Sebastián esperou até a ambulância partir, com sua mãe dentro, estável. Então, ele retornou ao local exato onde a mulher de azul estivera ajoelhada.
Não havia nada ali — nenhum documento de identidade perdido, nenhuma pista. Apenas a lembrança de seu rosto exausto, porém determinado, de suas mãos firmes e delicadas, e da maneira como ela falava com a mãe dele com genuíno respeito, não com a condescendência que tantas pessoas demonstram com os idosos.
Sebastián pegou o celular e ligou para seu assistente.
“Preciso que você verifique as câmeras de segurança desta área. Procure por uma enfermeira de uniforme azul, cabelo castanho, com cerca de 25 a 30 anos, com uma menina pequena. Quero saber quem ela é.”
Ele seguiu a ambulância até o hospital, mas sua mente já estava em outro lugar.
Ele a encontraria.
Sua mãe gostaria de agradecê-la.
E ele precisava conhecer alguém capaz de se sacrificar tanto por uma desconhecida.
O apartamento em Kennedy nunca me pareceu tão pequeno.

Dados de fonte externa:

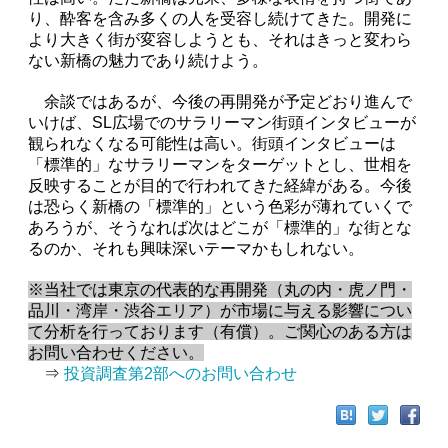
り、酔客を含み多くの人を受容し続けてきた。開発に
より大きく街が変容しようとも、それはきっと変わら
ない新橋の魅力であり続けよう。
余談ではあるが、今後の再開発が予定どおり進んで
いけば、SL広場でのサラリーマン街頭インタビューが
観られなくなる可能性は高い。街頭インタビューは
「標準的」なサラリーマンをターゲットとし、世相を
反映することが目的で行われてきた経緯がある。今後
は恐らく新橋の「標準的」という色彩が薄れていくで
あろうが、そうなれば次はどこが「標準的」な街とな
るのか、それも興味深いテーマかもしれない。
※当社では東京の代表的な再開発（丸の内・虎ノ門・
品川・湾岸・渋谷エリア）が市場に与える影響につい
て分析を行っております（有償）。ご関心のある方は
お問い合わせください。
⇒
投資調査第2部へのお問い合わせ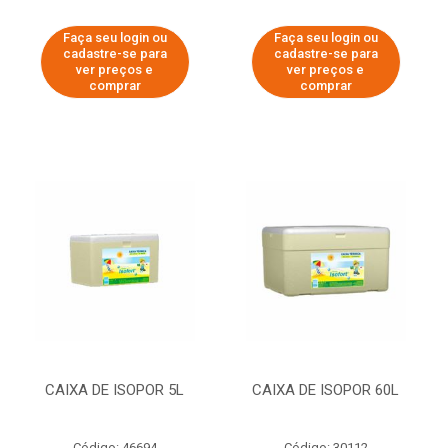
Faça seu login ou
Faça seu login ou
cadastre-se para
cadastre-se para
ver preços e
ver preços e
comprar
comprar
CAIXA DE ISOPOR 5L
CAIXA DE ISOPOR 60L
Código: 46694
Código: 30112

Camila largou a bolsa no chão e ficou parada no meio da sala, encarando as paredes como se elas pudessem oferecer respostas. Luna foi direto para o seu cantinho — um canto da sala separado por uma cortina — e pegou seus lápis de cor e papel.
“Vou desenhar a senhora que você ajudou, mamãe, para que você não se esqueça dela.”

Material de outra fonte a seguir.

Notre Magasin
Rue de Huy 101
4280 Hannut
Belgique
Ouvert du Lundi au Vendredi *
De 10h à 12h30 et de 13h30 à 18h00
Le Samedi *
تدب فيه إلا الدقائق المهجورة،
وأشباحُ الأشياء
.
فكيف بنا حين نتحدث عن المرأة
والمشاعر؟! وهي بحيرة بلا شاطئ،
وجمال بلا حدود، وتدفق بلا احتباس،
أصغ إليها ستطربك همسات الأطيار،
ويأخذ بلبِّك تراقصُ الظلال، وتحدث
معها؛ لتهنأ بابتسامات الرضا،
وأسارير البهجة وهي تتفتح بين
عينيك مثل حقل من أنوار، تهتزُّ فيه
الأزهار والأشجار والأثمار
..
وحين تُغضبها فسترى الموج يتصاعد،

As lágrimas finalmente vieram, quentes e amargas. Camila trancou-se no banheiro — o único lugar onde podia ficar sozinha — e deslizou até o chão.
Três meses. Eles tinham reservas para mais três meses. Depois disso… ela não conseguia pensar no que aconteceria depois.
A porta se abriu suavemente. Luna entrou e se aconchegou no colo da mãe sem dizer uma palavra.
“Você fez a coisa certa, mamãe. É isso que os heróis fazem.”
Camila a abraçou forte, escondendo o rosto nos cabelos da filha.
“Eu te amo muito, meu céu.”
“Eu também te amo, e sei que você encontrará um emprego melhor. Um onde todos vejam o quão incrível você é.”
Se Luna soubesse quantas vezes Camila já tinha ouvido isso… Quantas vezes ela acreditou que trabalho duro e fazer a coisa certa seriam suficientes.
O telefone dela vibrou.
Mensagem da coordenadora do Hospital San Rafael:
Lamentamos que você não tenha podido comparecer à sua entrevista. A vaga já foi preenchida. Desejamos-lhe sucesso na sua busca por emprego.
Camila apagou a mensagem e desligou o celular.
Lá fora, o céu de Bogotá escureceu.
Em algum lugar da cidade, um homem de terno caro analisava as imagens de uma câmera de segurança, determinado a encontrar a mulher que havia salvado sua mãe.
Mas Camila não sabia de nada disso.
Ela só sabia que tinha perdido tudo — e que no dia seguinte teria que acordar e encontrar um jeito de seguir em frente.
Porque era isso que as mães solteiras sempre faziam.